## [Job 1]
According to the passage on the malware-prediction code, which version of Keras does the implementation use?

## [Passage]

────────

RNN implementation in Keras to predict malware from machine activity data - code for experiments in Early Stage Malware Prediction Using Recurrent Neural Networks
RNN_prediction.mov
(^^Percentage certainty of model is for demo-purposes and should not be taken as an indicator of model reliability!)
Data (data_2.csv) available here http://doi.org/10.17035/d.2018.0050524986
Experiments from the paper are set out in order in run_experiments
Implementation uses Keras v2.0.6 and Python >= 3.4
If you use our code in your research please cite:
@article{RHODE2018578,
title = "Early-stage malware prediction using recurrent neural networks",
journal = "Computers & Security",
volume = "77",
pages = "578 - 594",
year = "2018",
issn = "0167-4048",
doi = "https://doi.org/10.1016/j.cose.2018.05.010",
url = "http://www.sciencedirect.com/science/article/pii/S0167404818305546",
author = "Matilda Rhode and Pete Burnap and Kevin Jones",
}
The basic Experiment class in experiments > Experiments takes a dictionary of hyperparameters and data as objects (either as a tuple for k-fold cross validation or as four separate test/train inputs/labels items). Results are stored in a folder as a comma separated values file.
-
parameters: A dictionary of hyperparamters such as in experiments > Configs. The keys relate to the RNN implementation and the values can either be a list or a dictionary of possible values with associated weighted probabilities of choosing them. The latter is intended to aid biased random searches e.g. params = {.... ["dropout"] = {0.2: 0.5, 0.1: 0.25, 0.3: 0.25}.... } will bias the random search to choose a value of 0.2 half of the time, and 0.1 or 0.3 respectively quarter of the time.

────────

## [Records to process]
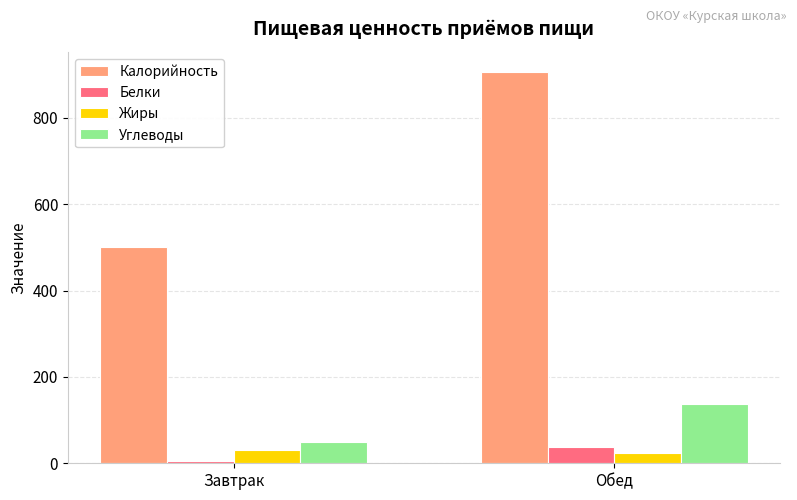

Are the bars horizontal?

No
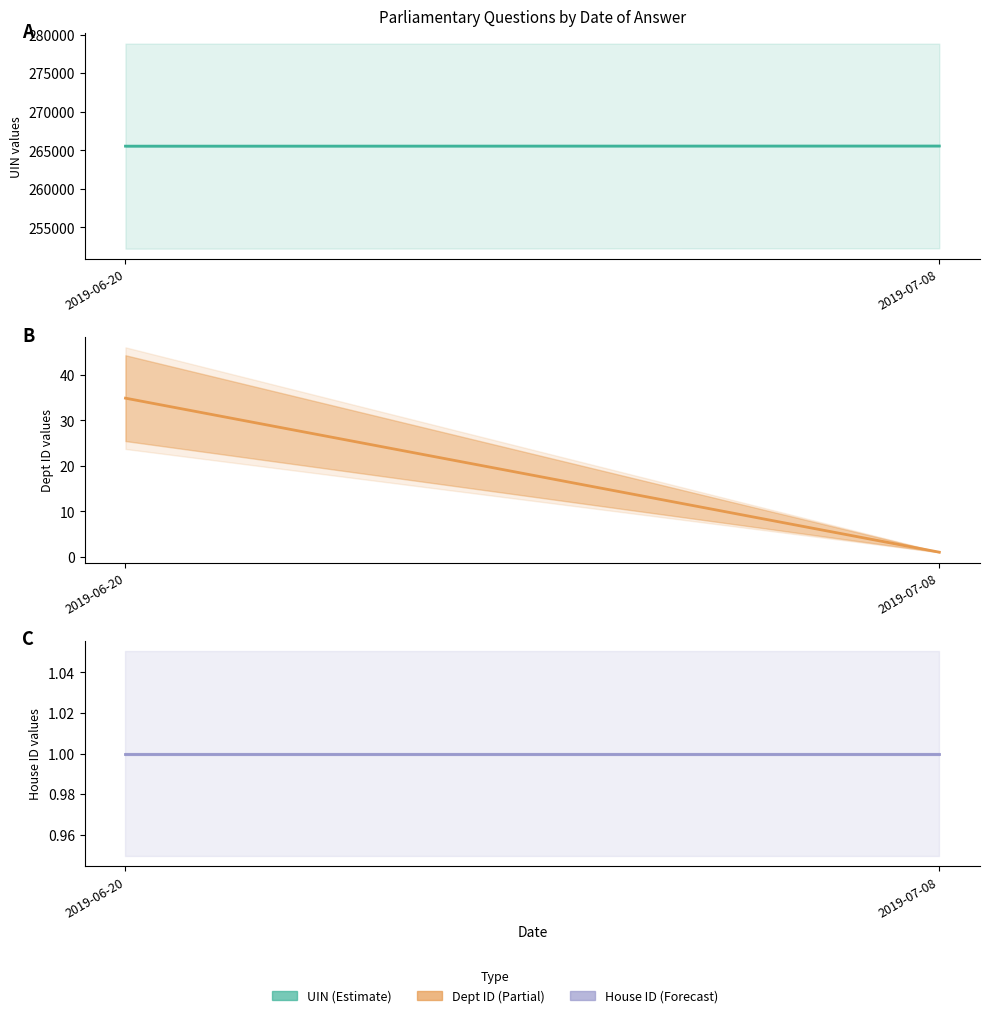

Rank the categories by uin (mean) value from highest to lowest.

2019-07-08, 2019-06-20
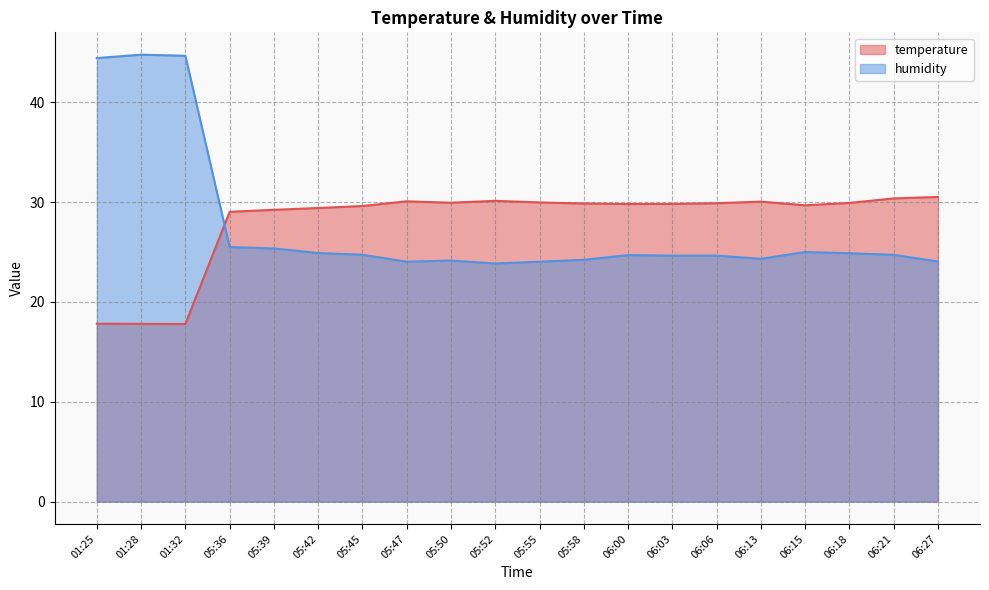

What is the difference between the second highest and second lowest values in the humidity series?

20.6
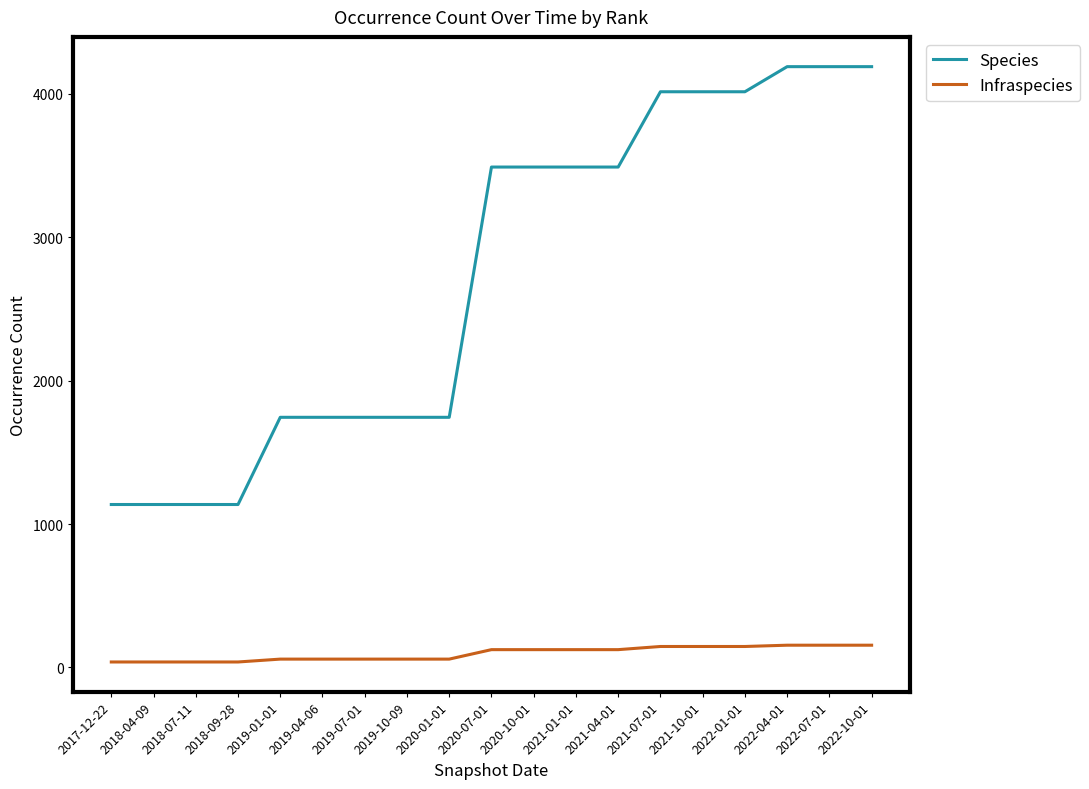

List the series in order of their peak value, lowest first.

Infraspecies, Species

────────

## [Job 2]
Copy everything in the records from the line containing "List the series" down to the end of the records, including both ends, and give nothing else.

## [Expected output 1]
Keras v2.0.6

## [Expected output 2]
List the series in order of their peak value, lowest first.

Infraspecies, Species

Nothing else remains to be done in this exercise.